- **TO DO**
Reproduce the listing below word for word, keeping every line.

- **INPUT MATERIAL**
++++++++++++++++++++

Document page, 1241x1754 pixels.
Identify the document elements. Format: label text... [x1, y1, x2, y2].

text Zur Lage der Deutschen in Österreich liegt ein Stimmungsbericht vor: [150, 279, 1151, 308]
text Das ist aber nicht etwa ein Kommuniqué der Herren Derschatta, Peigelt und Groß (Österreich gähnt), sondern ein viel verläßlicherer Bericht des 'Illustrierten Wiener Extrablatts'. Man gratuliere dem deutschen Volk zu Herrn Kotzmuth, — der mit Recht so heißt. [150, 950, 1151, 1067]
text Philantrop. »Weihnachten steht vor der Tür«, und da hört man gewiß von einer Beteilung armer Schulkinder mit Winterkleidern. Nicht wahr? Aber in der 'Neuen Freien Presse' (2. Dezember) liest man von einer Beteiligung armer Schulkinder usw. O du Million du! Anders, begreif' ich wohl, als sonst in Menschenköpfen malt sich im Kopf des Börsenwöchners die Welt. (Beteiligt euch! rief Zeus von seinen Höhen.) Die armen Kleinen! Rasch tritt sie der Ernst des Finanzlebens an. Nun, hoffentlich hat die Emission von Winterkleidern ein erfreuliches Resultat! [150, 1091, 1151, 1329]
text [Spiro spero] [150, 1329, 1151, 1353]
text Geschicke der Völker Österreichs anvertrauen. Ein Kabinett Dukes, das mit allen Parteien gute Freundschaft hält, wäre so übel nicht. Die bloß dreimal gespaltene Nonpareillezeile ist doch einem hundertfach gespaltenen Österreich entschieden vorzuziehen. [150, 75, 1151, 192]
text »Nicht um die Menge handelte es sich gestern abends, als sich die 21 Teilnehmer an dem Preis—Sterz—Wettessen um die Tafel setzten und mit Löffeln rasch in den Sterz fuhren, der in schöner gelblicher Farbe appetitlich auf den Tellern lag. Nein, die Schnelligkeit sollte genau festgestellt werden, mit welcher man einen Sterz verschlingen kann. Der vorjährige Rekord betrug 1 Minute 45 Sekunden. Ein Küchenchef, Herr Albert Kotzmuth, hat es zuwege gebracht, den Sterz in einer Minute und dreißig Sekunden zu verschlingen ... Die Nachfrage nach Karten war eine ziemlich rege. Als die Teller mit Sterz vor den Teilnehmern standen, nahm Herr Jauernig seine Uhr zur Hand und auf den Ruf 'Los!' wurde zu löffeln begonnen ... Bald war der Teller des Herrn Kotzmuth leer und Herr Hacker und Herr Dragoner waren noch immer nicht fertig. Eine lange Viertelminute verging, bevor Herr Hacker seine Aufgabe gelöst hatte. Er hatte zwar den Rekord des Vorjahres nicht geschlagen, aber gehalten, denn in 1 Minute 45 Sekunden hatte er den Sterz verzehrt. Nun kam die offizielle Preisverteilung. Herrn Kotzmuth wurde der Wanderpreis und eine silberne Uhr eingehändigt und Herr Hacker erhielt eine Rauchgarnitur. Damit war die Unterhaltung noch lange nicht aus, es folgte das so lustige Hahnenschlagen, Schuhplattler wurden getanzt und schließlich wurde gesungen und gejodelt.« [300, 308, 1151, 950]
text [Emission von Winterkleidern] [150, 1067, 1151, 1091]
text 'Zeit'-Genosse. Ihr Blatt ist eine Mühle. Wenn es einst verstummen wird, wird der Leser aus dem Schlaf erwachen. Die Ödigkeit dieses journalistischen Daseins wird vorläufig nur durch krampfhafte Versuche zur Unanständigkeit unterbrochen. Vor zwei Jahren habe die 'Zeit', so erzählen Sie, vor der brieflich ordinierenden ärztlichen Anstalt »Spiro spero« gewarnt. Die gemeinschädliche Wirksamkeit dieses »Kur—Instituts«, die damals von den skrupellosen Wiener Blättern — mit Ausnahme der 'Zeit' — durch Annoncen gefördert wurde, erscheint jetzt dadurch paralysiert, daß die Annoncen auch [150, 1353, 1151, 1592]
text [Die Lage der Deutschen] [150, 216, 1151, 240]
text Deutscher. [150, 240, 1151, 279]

++++++++++++++++++++

- **THE REPLY**
Document page, 1241x1754 pixels.
Identify the document elements. Format: label text... [x1, y1, x2, y2].

text Zur Lage der Deutschen in Österreich liegt ein Stimmungsbericht vor: [150, 279, 1151, 308]
text Das ist aber nicht etwa ein Kommuniqué der Herren Derschatta, Peigelt und Groß (Österreich gähnt), sondern ein viel verläßlicherer Bericht des 'Illustrierten Wiener Extrablatts'. Man gratuliere dem deutschen Volk zu Herrn Kotzmuth, — der mit Recht so heißt. [150, 950, 1151, 1067]
text Philantrop. »Weihnachten steht vor der Tür«, und da hört man gewiß von einer Beteilung armer Schulkinder mit Winterkleidern. Nicht wahr? Aber in der 'Neuen Freien Presse' (2. Dezember) liest man von einer Beteiligung armer Schulkinder usw. O du Million du! Anders, begreif' ich wohl, als sonst in Menschenköpfen malt sich im Kopf des Börsenwöchners die Welt. (Beteiligt euch! rief Zeus von seinen Höhen.) Die armen Kleinen! Rasch tritt sie der Ernst des Finanzlebens an. Nun, hoffentlich hat die Emission von Winterkleidern ein erfreuliches Resultat! [150, 1091, 1151, 1329]
text [Spiro spero] [150, 1329, 1151, 1353]
text Geschicke der Völker Österreichs anvertrauen. Ein Kabinett Dukes, das mit allen Parteien gute Freundschaft hält, wäre so übel nicht. Die bloß dreimal gespaltene Nonpareillezeile ist doch einem hundertfach gespaltenen Österreich entschieden vorzuziehen. [150, 75, 1151, 192]
text »Nicht um die Menge handelte es sich gestern abends, als sich die 21 Teilnehmer an dem Preis—Sterz—Wettessen um die Tafel setzten und mit Löffeln rasch in den Sterz fuhren, der in schöner gelblicher Farbe appetitlich auf den Tellern lag. Nein, die Schnelligkeit sollte genau festgestellt werden, mit welcher man einen Sterz verschlingen kann. Der vorjährige Rekord betrug 1 Minute 45 Sekunden. Ein Küchenchef, Herr Albert Kotzmuth, hat es zuwege gebracht, den Sterz in einer Minute und dreißig Sekunden zu verschlingen ... Die Nachfrage nach Karten war eine ziemlich rege. Als die Teller mit Sterz vor den Teilnehmern standen, nahm Herr Jauernig seine Uhr zur Hand und auf den Ruf 'Los!' wurde zu löffeln begonnen ... Bald war der Teller des Herrn Kotzmuth leer und Herr Hacker und Herr Dragoner waren noch immer nicht fertig. Eine lange Viertelminute verging, bevor Herr Hacker seine Aufgabe gelöst hatte. Er hatte zwar den Rekord des Vorjahres nicht geschlagen, aber gehalten, denn in 1 Minute 45 Sekunden hatte er den Sterz verzehrt. Nun kam die offizielle Preisverteilung. Herrn Kotzmuth wurde der Wanderpreis und eine silberne Uhr eingehändigt und Herr Hacker erhielt eine Rauchgarnitur. Damit war die Unterhaltung noch lange nicht aus, es folgte das so lustige Hahnenschlagen, Schuhplattler wurden getanzt und schließlich wurde gesungen und gejodelt.« [300, 308, 1151, 950]
text [Emission von Winterkleidern] [150, 1067, 1151, 1091]
text 'Zeit'-Genosse. Ihr Blatt ist eine Mühle. Wenn es einst verstummen wird, wird der Leser aus dem Schlaf erwachen. Die Ödigkeit dieses journalistischen Daseins wird vorläufig nur durch krampfhafte Versuche zur Unanständigkeit unterbrochen. Vor zwei Jahren habe die 'Zeit', so erzählen Sie, vor der brieflich ordinierenden ärztlichen Anstalt »Spiro spero« gewarnt. Die gemeinschädliche Wirksamkeit dieses »Kur—Instituts«, die damals von den skrupellosen Wiener Blättern — mit Ausnahme der 'Zeit' — durch Annoncen gefördert wurde, erscheint jetzt dadurch paralysiert, daß die Annoncen auch [150, 1353, 1151, 1592]
text [Die Lage der Deutschen] [150, 216, 1151, 240]
text Deutscher. [150, 240, 1151, 279]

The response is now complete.